What the film does for non-Mormons is something else entirely. Diehard atheists and easily irritated individuals may want to stay away or take a sedative: you can pack a lot of prayer into 100 minutes. Still, many viewers will be fascinated by an inside look at the lives of these handsome young men, who are among the most easily identifiable in the religious landscape but are as misunderstood as nuns. They look so self-assured on those bikes, but inside, we learn, many are seething pits of self-doubt.
Missionary life isn't all psychospiritual drama. In some of its missionary-meets-world material, God's Army displays wry humor. One scene shows a bedraggled backyard with screaming kids and a shrill wife in the kitchen. Meanwhile, Elder Allen is telling his prospect about eternal family life (one of the key selling points of the LDS faith). "You mean I could be with my family forever?" asks the weary man. "Thanks, I don't think I'm interested."

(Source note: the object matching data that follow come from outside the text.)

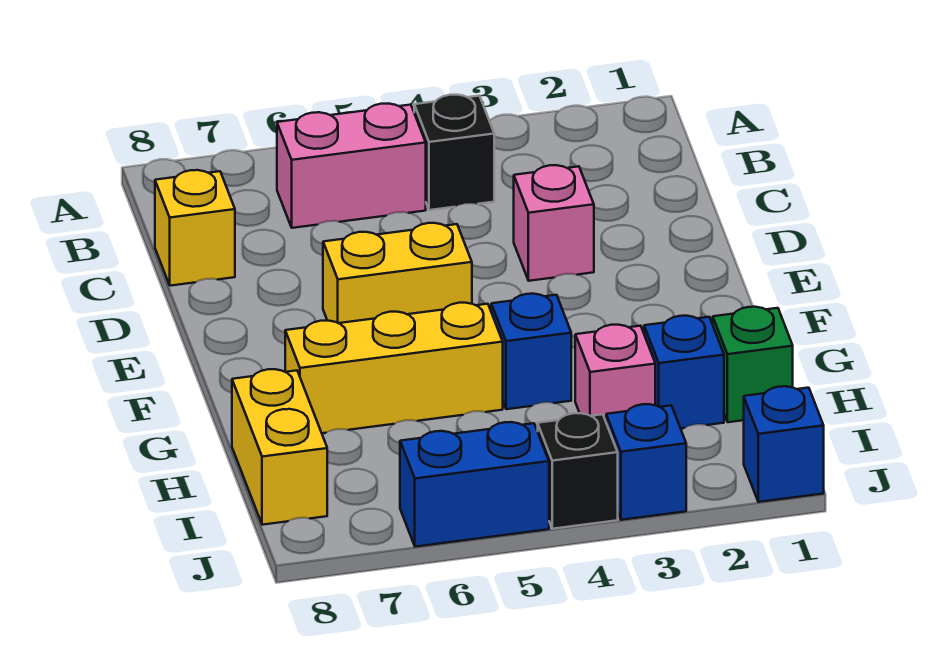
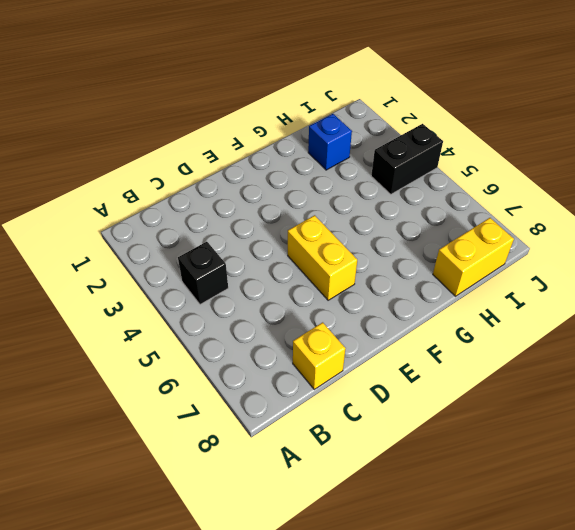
black brick I4:J4 level 1 -> black brick J4 level 1
none -> pink brick B5:B6 level 1
none -> pink brick D3 level 1
none -> blue brick G4 level 1

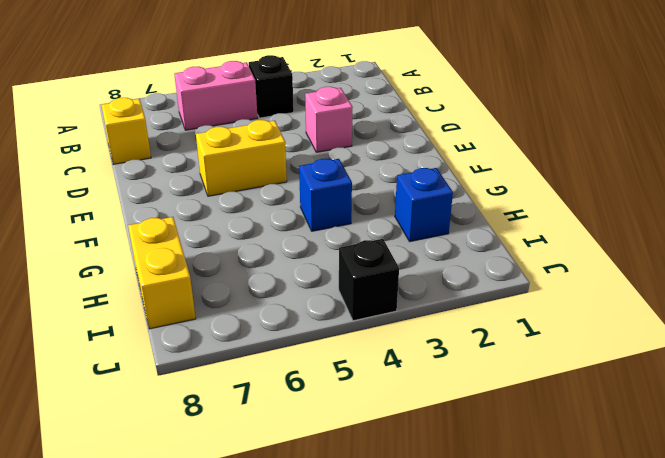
none -> yellow brick G5:G7 level 1
none -> green brick H1 level 1
none -> pink brick H3 level 1

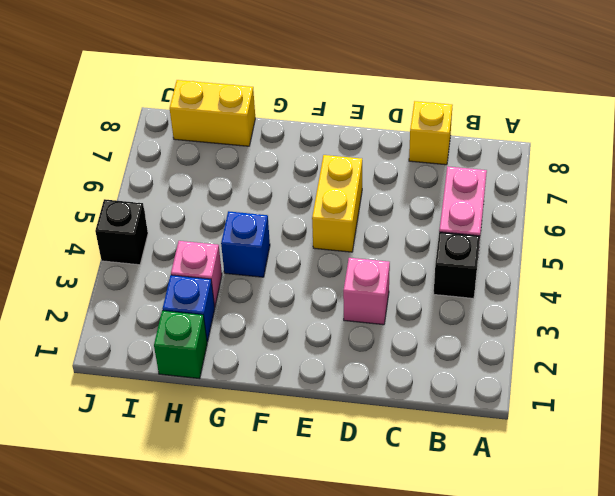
none -> yellow brick G5:G7 level 1
none -> blue brick J1 level 1
none -> blue brick J3 level 1

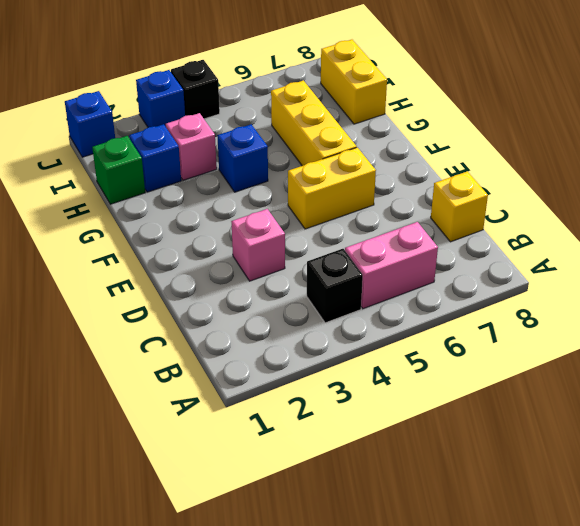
yellow brick F6:H6 level 1 -> yellow brick G5:G7 level 1
none -> blue brick J5:J6 level 1

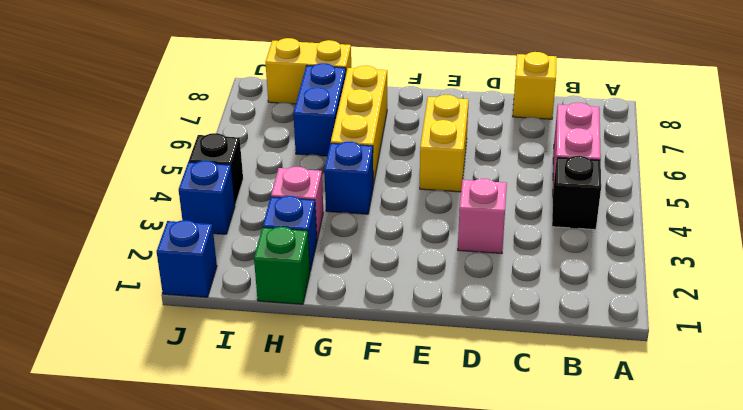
blue brick H6:H7 level 1 -> blue brick J5:J6 level 1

Dutcher has experience in non-Mormon cinema, and it shows in the hip yet restrained use of lighting and music (in-house LDS documentaries use a lot of golden fog and swelling orchestral arrangements).
But it's not just a matter of mastering the conventions of contemporary cinematography: Dutcher must receive credit for writing a respectable human drama, complete with ambivalent heroes and wrenching dilemmas. As the first filmmaker to present Mormons to the world, and to themselves, he has more than done his duty.